HSE investigations identify the immediate causes of an incident or near miss (what happened) and the underlying causes (why it happened). Addressing only the immediate causes risks repeat accidents; resolving underlying causes helps prevent recurrence and strengthens the management system.

8D is an ideal process for HSE investigations

The Eight Disciplines (8D) method is a robust investigation and problem-solving framework used across many industries. It fits HSE work well by guiding teams to contain hazards, analyze root causes, implement corrective actions and prevent recurrence:

  • Containment of the problem
  • Root cause analysis
  • Problem correction (corrective actions)
  • Problem prevention (system changes)

HSE investigation workflow

Discipline 0 (D0): Summary

Name the HSE investigation clearly to support communication (e.g., incident descriptor and date).
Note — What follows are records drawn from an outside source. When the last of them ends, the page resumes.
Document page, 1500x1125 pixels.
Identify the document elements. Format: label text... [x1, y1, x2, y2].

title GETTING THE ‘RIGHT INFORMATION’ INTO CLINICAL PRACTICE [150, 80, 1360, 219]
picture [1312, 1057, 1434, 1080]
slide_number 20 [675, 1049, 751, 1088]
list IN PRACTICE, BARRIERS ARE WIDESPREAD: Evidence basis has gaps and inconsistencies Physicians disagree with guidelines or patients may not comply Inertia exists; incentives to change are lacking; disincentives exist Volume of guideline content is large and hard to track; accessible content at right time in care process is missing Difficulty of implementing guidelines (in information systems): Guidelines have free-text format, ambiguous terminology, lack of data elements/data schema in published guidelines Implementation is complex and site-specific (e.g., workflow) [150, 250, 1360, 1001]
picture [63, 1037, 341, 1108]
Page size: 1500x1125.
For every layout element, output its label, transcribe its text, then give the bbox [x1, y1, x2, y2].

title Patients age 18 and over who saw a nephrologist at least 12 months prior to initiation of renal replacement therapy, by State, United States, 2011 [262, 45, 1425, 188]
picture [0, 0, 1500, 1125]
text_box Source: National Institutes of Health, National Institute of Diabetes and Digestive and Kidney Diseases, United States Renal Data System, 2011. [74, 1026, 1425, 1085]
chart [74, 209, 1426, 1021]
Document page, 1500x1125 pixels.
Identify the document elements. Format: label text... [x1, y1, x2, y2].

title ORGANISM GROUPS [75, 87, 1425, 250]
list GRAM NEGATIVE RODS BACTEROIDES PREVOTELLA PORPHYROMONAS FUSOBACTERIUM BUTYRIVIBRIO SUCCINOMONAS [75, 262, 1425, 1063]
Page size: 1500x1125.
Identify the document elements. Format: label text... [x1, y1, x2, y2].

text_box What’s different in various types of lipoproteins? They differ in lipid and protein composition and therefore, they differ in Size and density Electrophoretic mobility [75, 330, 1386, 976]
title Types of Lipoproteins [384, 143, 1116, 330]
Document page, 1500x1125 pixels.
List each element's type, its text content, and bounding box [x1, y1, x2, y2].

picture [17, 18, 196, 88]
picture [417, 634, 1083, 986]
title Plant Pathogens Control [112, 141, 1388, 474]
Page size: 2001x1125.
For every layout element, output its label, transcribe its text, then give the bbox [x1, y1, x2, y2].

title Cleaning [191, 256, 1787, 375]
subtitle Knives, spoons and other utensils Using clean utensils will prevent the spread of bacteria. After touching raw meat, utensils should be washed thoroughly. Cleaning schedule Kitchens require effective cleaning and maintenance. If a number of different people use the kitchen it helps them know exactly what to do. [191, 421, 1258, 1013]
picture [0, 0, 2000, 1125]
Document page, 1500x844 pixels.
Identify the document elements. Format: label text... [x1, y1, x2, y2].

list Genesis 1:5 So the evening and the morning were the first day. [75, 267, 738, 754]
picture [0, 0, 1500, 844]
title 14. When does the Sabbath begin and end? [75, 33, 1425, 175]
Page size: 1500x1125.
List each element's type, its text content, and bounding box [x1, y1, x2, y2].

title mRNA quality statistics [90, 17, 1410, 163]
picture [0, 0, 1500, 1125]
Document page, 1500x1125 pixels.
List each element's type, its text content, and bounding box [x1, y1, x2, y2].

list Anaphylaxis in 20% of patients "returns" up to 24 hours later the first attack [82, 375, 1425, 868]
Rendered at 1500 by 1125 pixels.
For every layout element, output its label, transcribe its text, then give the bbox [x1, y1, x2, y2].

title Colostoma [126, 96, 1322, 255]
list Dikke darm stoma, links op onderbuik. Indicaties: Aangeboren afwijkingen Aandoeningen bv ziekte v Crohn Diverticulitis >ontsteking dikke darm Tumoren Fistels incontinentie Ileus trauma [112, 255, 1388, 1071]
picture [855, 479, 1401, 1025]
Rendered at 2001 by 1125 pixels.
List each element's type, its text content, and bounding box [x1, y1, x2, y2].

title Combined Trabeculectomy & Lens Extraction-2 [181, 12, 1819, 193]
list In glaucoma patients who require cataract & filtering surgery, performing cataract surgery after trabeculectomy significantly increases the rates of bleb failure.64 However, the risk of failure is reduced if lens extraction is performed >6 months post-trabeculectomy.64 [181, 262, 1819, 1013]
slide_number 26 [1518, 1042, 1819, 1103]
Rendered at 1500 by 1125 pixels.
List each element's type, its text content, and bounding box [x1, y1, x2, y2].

Write a short factual summary that will title the investigation report.

Discipline 1 (D1): Investigating team

Define the cross-functional team (process owner, HSE, supervisors, SMEs). Record names, roles and relevant competencies.

Discipline 2 (D2): Description of incident

Describe workplace conditions, machines, tools, materials and methods that caused or contributed to the incident. Examples:

  • The guard had been removed from the machine, allowing the operator's hand to contact the rotating part.
  • The floor was cracked, causing the operator to trip.
  • Current practice requires reaching into the tumbler, creating a splash hazard.
  • Water dripping from the ceiling made the walkway slippery.

Discipline 3 (D3): Immediate remedial actions

First, remove immediate risk to prevent repeat occurrences. List actions and status:

  • Isolated and quarantined the machine
  • Erected warning signage and briefed staff
  • Issued safety glasses to the operator
  • Installed temporary barriers around the area

Discipline 4 (D4): Actual/probable root causes

Ask why the immediate causes occurred and identify underlying systemic causes. For example, if a handrail failed due to loose fixings, why were fixings loose? Keep asking "why" until systemic issues are exposed.

  • The guard was removed to increase throughput to meet targets.
  • The specified floor material was unsuitable for the environment.
  • Mandatory use of safety glasses was omitted from training.
  • Roof damage from walkway debris led to water ingress.

Discipline 5 (D5): Permanent corrective actions

Identify and justify solutions that address root causes. Use brainstorming techniques if helpful, then select actions that remove or control the underlying risk rather than only treating the visible symptom.

  • Route the job to the correct guarded machine (e.g., X263455).
  • Replace the floor with a suitably durable surface.
  • Add safety-glasses requirements to training and SOPs.
  • Add roof/walkway protection to prevent debris.

Discipline 6 (D6): Solution deployment

Create an implementation plan with owners and due dates. Capture evidence (photos, sign-offs, measurements) that actions are effective.

Discipline 7 (D7): Procedure & system changes

Define the tasks necessary to prevent recurrence. Consider:

  • Updating the management system (QHSE manual, risk assessments)
  • Updating company standards and procedures
  • Updating the audit plan and checks

Apply improvements to similar areas/processes where relevant.

Discipline 8 (D8): Summarise and close

Close the investigation, share lessons learned, and recognize the team. Communicating success builds support for future HSE improvements.